Martin Hutchison PhotographMartin Hutchison says Scottish Labour faces three giant destroyers of our politics, and together they constitute an existential threat.


Like the traveller in Ireland who is advised by the locals not to be starting from here, Scottish Labour wishes that the starting point was other than where we are, but there is no possibility of moving in the right direction if we don’t accept the full horror of our current predicament.

Ruinously and simultaneously, three giant destroyers of our politics are in play, each intersecting with and reinforcing the other.

1. Ulsterisation

In Northern Ireland there is no left or right, only the “British or Irish” dynamic, in which our sister party the SDLP saw its support fall yet again in the recent elections. That party has been in a death spiral for 15 years longer than Scottish Labour but hasn’t been able to arrest the decline, being obviously less Irish than Irish Republicanism.

Caught up in a vortex of destruction the SDLP can find no answer beyond being the party of the public sector Catholic professionals who make up its membership. How sweet. We are we and we are virtuous leads to an identity politics within an identity politics, one which harvested one in eight of the votes cast.
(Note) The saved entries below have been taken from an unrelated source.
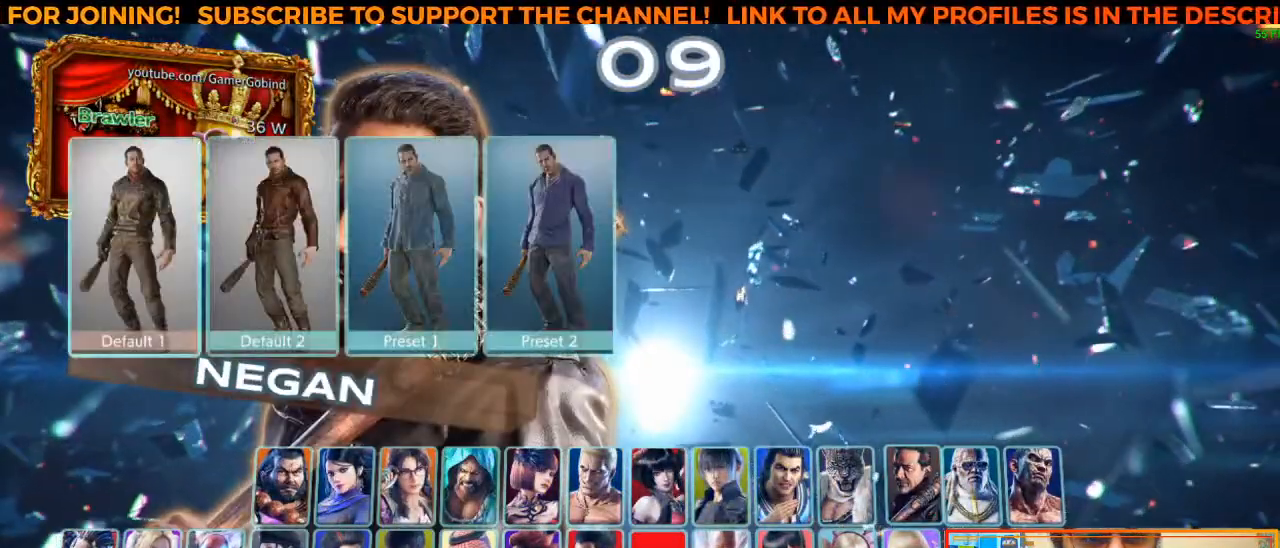
{"buttons": [], "left_stick": "center", "events": [[100, "left_stick", "left"], [250, "left_stick", "center"]]}
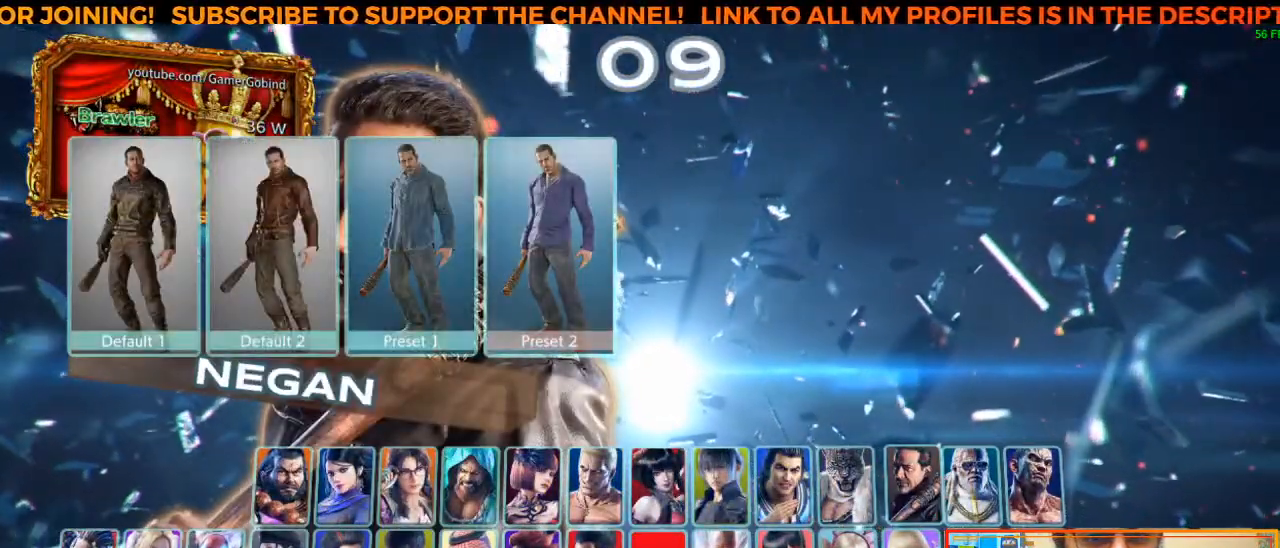
{"buttons": [], "left_stick": "center", "events": [[133, "left_stick", "left"], [217, "left_stick", "center"], [417, "left_stick", "right"], [500, "left_stick", "center"]]}
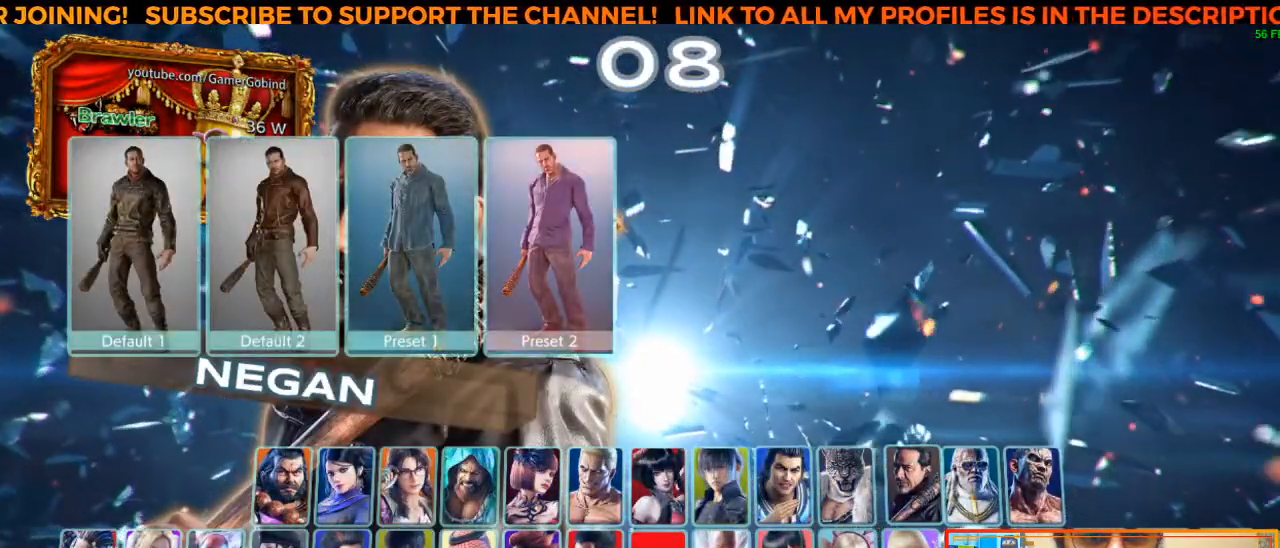
{"buttons": [], "left_stick": "center", "events": [[267, "CROSS", "down"], [433, "CROSS", "up"]]}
There is now almost no left or right left in Scottish politics. The hard left supports the brutal, post-oil austerity that would result from the independence it seeks in the next several years. Meanwhile our positioning to left of the SNP gained no traction whatsoever as that is no longer how Scottish politics works.

Anas Sarwar is correct in observing that we are not comfortable nationalists or unionists but we might be able to escape this particular pincer movement by asserting our own concept of Scotland and the union – conceiving of both as communities to which we owe solidarity, social justice and responsibility.

And if you think Ulsterisation is bad…

2. “O Rose Thou Art Sick!”

Scottish Labour is caught up in the crisis of social democracy in its European home enumerated in hideous detail in, of all places, The Economist: O Rose Thou Art Sick!

With identity politics growing everywhere under austerity, the left suffers disproportionately. The wipe-out of Scottish Labour is mirrored by the destruction of the PSOE in Catalonia by the Nationalist collation for “Yes”. It is poorer voters and anti-authoritarian voters who are seduced by nationalisms in both Spain and in Scotland. Under austerity Social Democrats haemorrhage support to Podemos, Die Link and “workers” parties to their left.

But the problems before recession and crisis were already bad enough. There is the key issue of programmatic exhaustion, with European social democrats having built the finest societies in human history; the roof is on, the structure is solid and none of the people who take our votes would dare to suggest tearing our house down. The SNP has become social democratic (leave aside the ethnic based repudiation of solidarity for one wee moment) but their entire success has been based on being Labour but more Scottish.

For the moment the Tories are numbered among those who would not knock down the house of British Social Democracy because if they tried Labour would come back. However, if Labour was to expire…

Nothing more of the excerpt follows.